Matthew Inskeep sued his employer, claiming that he was harassed on the job because of his sexual orientation. In Inskeep v. Western Reserve Transit Auth. (Ohio Ct. App. 3/8/13), the court tossed out his case. And, it did so without even reaching the merits of what allegedly happened to Matthew Inskeep. Instead, it ruled that because Ohio’s employment discrimination statute does not protect “sexual orientation,” Inskeep had no claim to bring.
As the court stated—
Several states have chosen to enact legislation prohibiting discrimination against homosexuals by adding sexual orientation as a protected status in their discrimination statutes. Because Ohio has not, it has been concluded that sexual orientation is not protected….
Although allowing same-sex sexual harassment cases to proceed where based on sex, we still express agreement with the premise that R.C. 4112.02 does not protect sexual orientation…..
Ohio’s lack of protections for sexual orientation discrimination parallels federal law, and the law of 28 other states.

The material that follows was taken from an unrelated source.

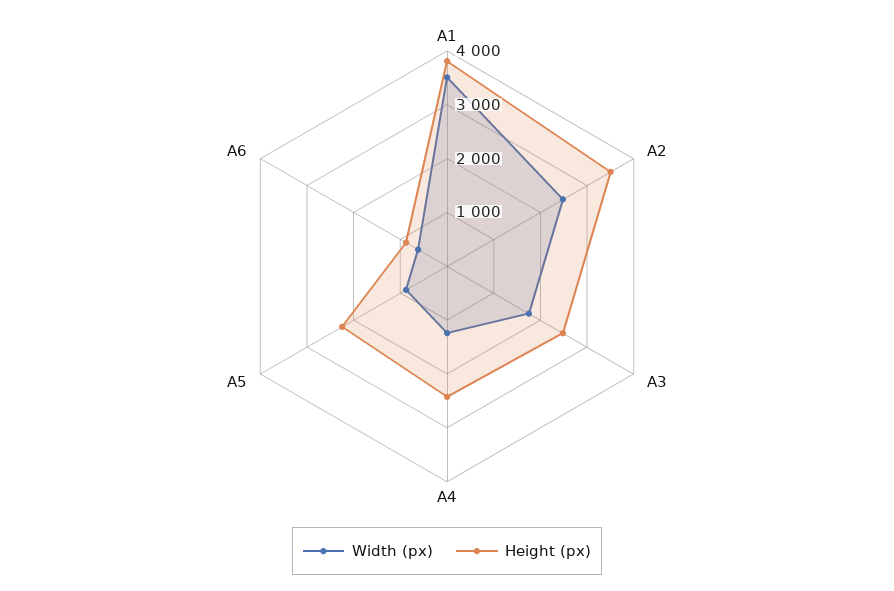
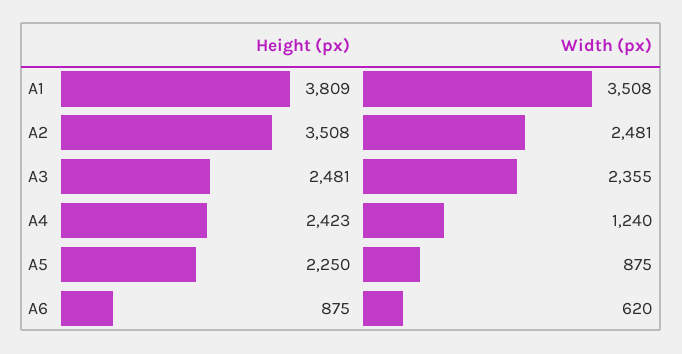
Width (px), A3: 1800 -> 2355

Compare the result of Inskeep, however, to the result of another case recently decided under the parallel federal statute—Koren v. The Ohio Bell Telephone Co. (N.D. Ohio 8/14/12). In that case, the employee claimed that his employer fired him because he is a homosexual and took his husband’s last name. The court concluded that Koren pleaded an “unlawful sexual stereotyping” claim under Title VII:
The Court agrees with Koren: homosexual males do not “by definition, fail to conform to the traditional gender norms” by changing their surname upon marriage. And here, Koren chose to take his spouse’s surname—a “traditionally” feminine practice—and his co-workers and superiors observed that gender non-conformance when Koren requested to be called by his married name….
There is no apparent difference in the employer’s intent between Inskeep and Koren. Both employers appear to have treated the plaintiffs differently because they are gay. The different results, however, flow from how each plaintiff described the claim—Inskeep called it sexual orientation discrimination and lost, while Koren called it unlawful sex-based stereotypes and won.

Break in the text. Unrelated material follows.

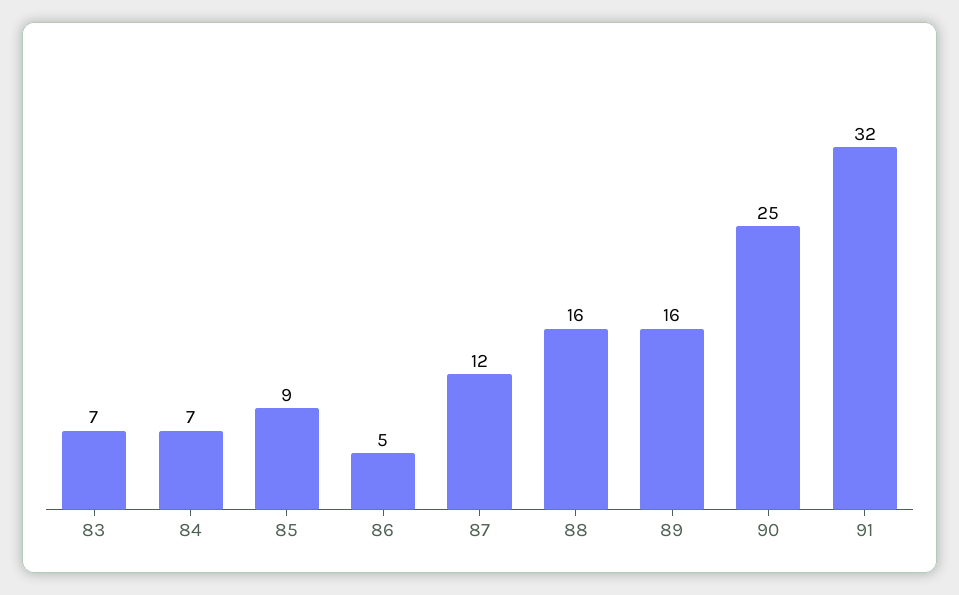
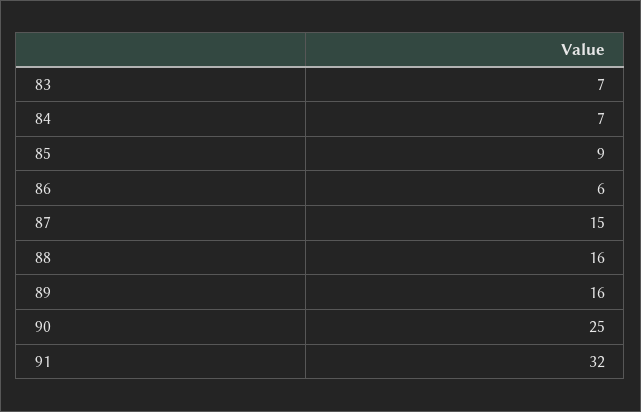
86: 5 -> 6
87: 12 -> 15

It is time that we do away with these ridiculous distinctions. Discrimination is discrimination, no matter what creative label we slap on it. A company should not evade liability for invidious discrimination because of a happenstance of pleading.
The time is coming when Congress will end this debate. I believe that before President Obama leaves office, he will sign the Employment Non-Discrimination Act into law and finally include “sexual orientation” as a class Title VII protects.
Until that time, employers should be aware that courts are increasingly protecting sexual orientation under theories of unlawful sex-based stereotypes. To account for these issues, I suggest you amend your own policies, outlaw sexual orientation discrimination in your business, and send a signal to all of your employees that you are a business of inclusion, not one of bigotry and exclusion.